### Questions à traiter:
(A) Traduisez en anglais cette phrase de l'extrait sur la crise du crédit : « Comment la crise survenue aux États-Unis a-t-elle un impact aussi considérable sur notre économie? »
(B) Écrivez la suite de l'extrait sur la crise du crédit, à partir de sa dernière phrase.
---------- Extrait à lire
Réseau Financité, (ex- Réseau Financement Alternatif)

Type de document: 

Comment la crise survenue aux États-Unis a-t-elle un impact aussi considérable sur notre économie?

Prenez un pays où les emplois sont de plus en plus précaires, et un marché du crédit complètement dérégulé, où tout est permis, même et surtout des « prêts rapaces », que l’on va refiler en masse aux consommateurs nsolvables, en les appâtant : « vous aussi, vous pouvez devenir propriétaire. Il ne faut pas de capital de départ, le taux d’intérêt n’est que de 2 % les deux premières années, il est variable ensuite, mais soyez sans crainte, en cas de pépin vous ferez une bonne affaire en revendant votre logement, les prix sont à la hausse. D’ailleurs, tout le monde fait comme vous et les autorités vous y encouragent ». Et bien, puisque tout le monde est d’accord... Les consommateurs insolvables signent.
--------------------
---------- Données relevées
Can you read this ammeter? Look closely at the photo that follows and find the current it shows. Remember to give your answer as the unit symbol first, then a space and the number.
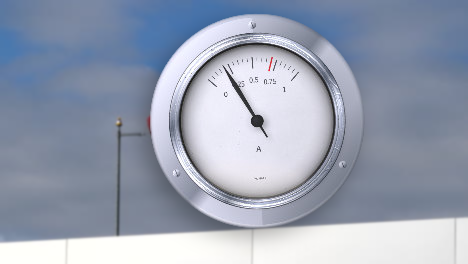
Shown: A 0.2
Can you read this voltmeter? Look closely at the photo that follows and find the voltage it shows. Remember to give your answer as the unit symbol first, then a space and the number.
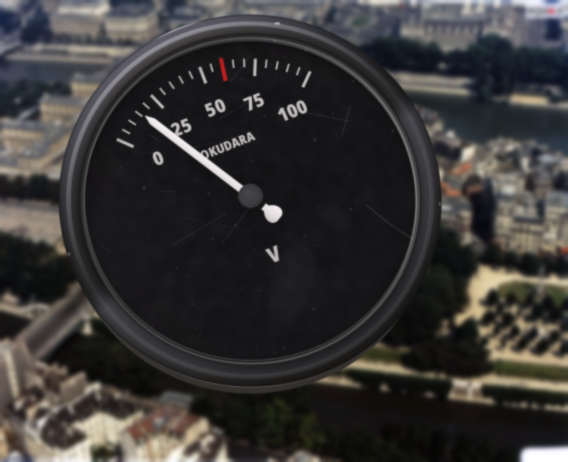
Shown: V 15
--------------------
### Réponses:
(A) How has the crisis that occurred in the United States had such a considerable impact on our economy?

(B)
L’institution prêteuse se débarrasse aussitôt de la responsabilité d’encaisser à l’avenir les remboursements de ces créances douteuses en les titrisant (cf. glossaire). Une fois ces titres (papiers commerciaux « adossés » à des actifs... qui sont en fait des créances) vendus, l’institution prêteuse peut retirer les créances titrisées de son bilan. Elle peut alors réduire le volume des réserves qu’elle est tenue de constituer, et utiliser les capitaux libérés pour prêter à nouveau.

Mais qui donc a acheté ces créances titrisées ? Des courtiers les ont revendues à de gros investisseurs : banques, fonds de pension, assureurs, partout dans le monde. Il faut dire que ces titres avaient tout pour plaire : avantages fiscaux, intérêts juteux, possibilité d’être revendus ou joués en Bourse. Ils ont aussi servi de « levier » pour d’autres emprunts. Ainsi, Lehman Brothers a emprunté, avec ce levier, jusqu’à 30 fois la valeur de son lot de titres adossés à des créances. Quant au risque, des assureurs spécialisés en ont fait leur affaire en couvrant les opérations des spéculateurs. Les agences de notation, payées par les émetteurs de titres, étaient de connivence.

Le destin d’une bulle : éclater !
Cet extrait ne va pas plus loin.